BREAKING THE MOLD: NOT YOUR TYPICAL PYELONEPHRITIS

Kaushik Puranam1, Christopher Caulfield, MD2, 1Chapel Hill, NC; 2University of North Carolina School of Medicine

Meeting: Hospital Medicine 2019, March 24-27, National Harbor, Md.

Abstract number: 589

Categories: Adult, Clinical Vignettes, Hospital Medicine 2019

Keywords: ,

Case Presentation: A 37-year-old Caucasian male with a history of uncontrolled diabetes and tobacco abuse presented with right flank pain, hematuria, and pyuria. He had several days of fever with temperature of 38.8 upon initial evaluation and white blood cell count was 19.2. His urinalysis had more than 100 white blood cells, more than 100 red blood cells, large amount of blood, negative nitrites, and negative leukocyte esterase. A renal ultrasound showed echogenic right kidney parenchyma with echogenic debris in the collecting system and proximal ureter. His blood and urine cultures were negative. He was treated with intravenous antibiotics for pyelonephritis with improvement after 48 hours, and was discharged home with oral antibiotics.
Patient had a similar presentation within the next month. Urinalysis had more than 100 white blood cells, more than 100 red blood cells, large amount of blood, positive nitrites, and large leukocyte esterase. Blood and urine cultures were negative. He was treated for pyelonephritis with a 10-day course of intravenous antibiotics.

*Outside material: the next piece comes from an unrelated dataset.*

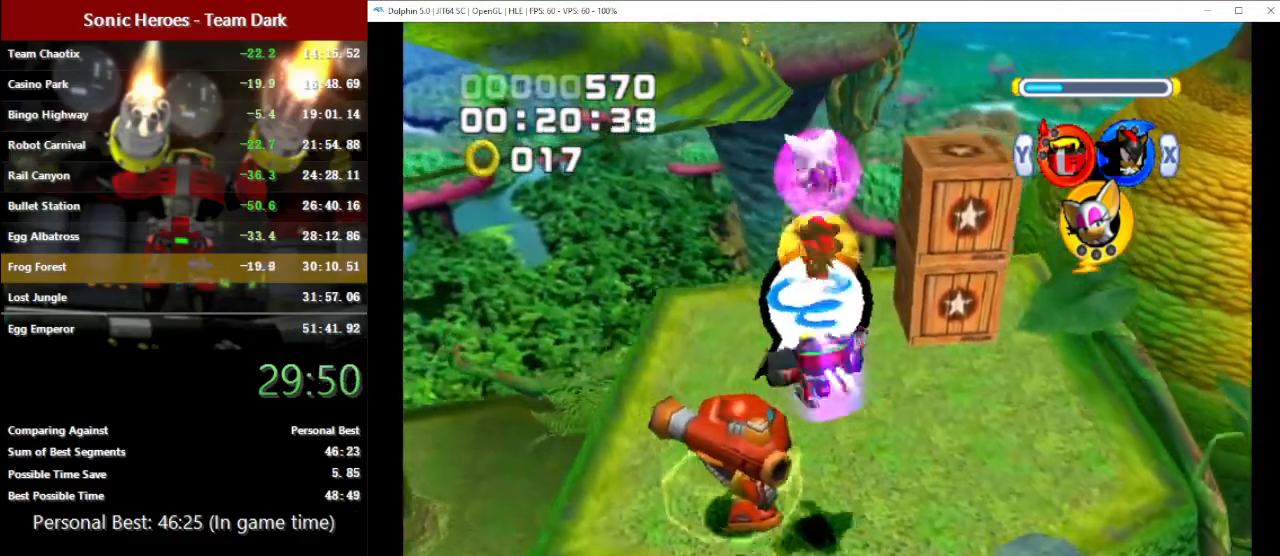
{"dt_ms": 500, "buttons": [], "left_stick": "center", "button_events": [[17, "A", "down"], [83, "A", "up"]]}
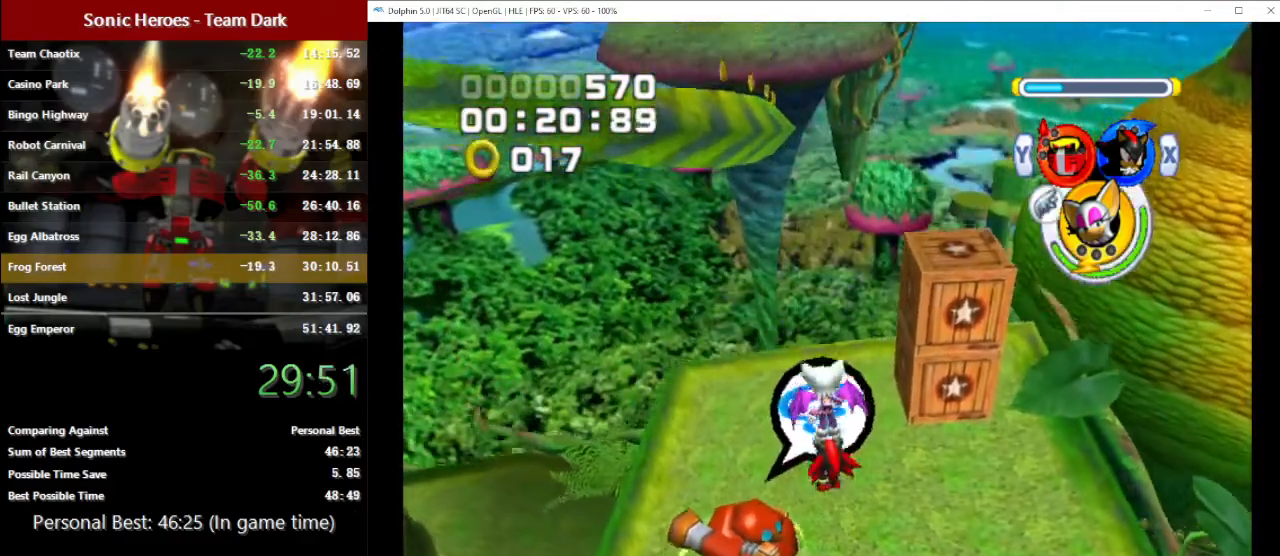
{"dt_ms": 500, "buttons": [], "left_stick": "center", "button_events": []}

His symptoms returned again within one week. Computed tomography scan of the abdomen and pelvis showed right-sided hydrouerteronephrosis with urothelial enhancement and thickening concerning for ascending infection and pyelonephritis (Figure 1).

Urology performed a cystoureteroscopy that showed evidence of fibrinous exudate growing in the renal calyces. Branching mold forms were seen on biopsy and culture identified Zygomycete. Infectious disease was consulted who recommended a right nephrectomy performed by Urology for source control with systemic antifungal treatment with intravenous liposomal Amphotericin B followed by transition to oral Posaconazole before discharge home.

Discussion: Zygomycosis (or mucormycosis) commonly presents in patients with diabetes, or who are immuncompromised, as an infection involving the sinuses that can spread into the bones and cerebrum. Other sites of infection include the pulmonary system, the gastrointestinal system, the skin and soft tissue, and the kidneys.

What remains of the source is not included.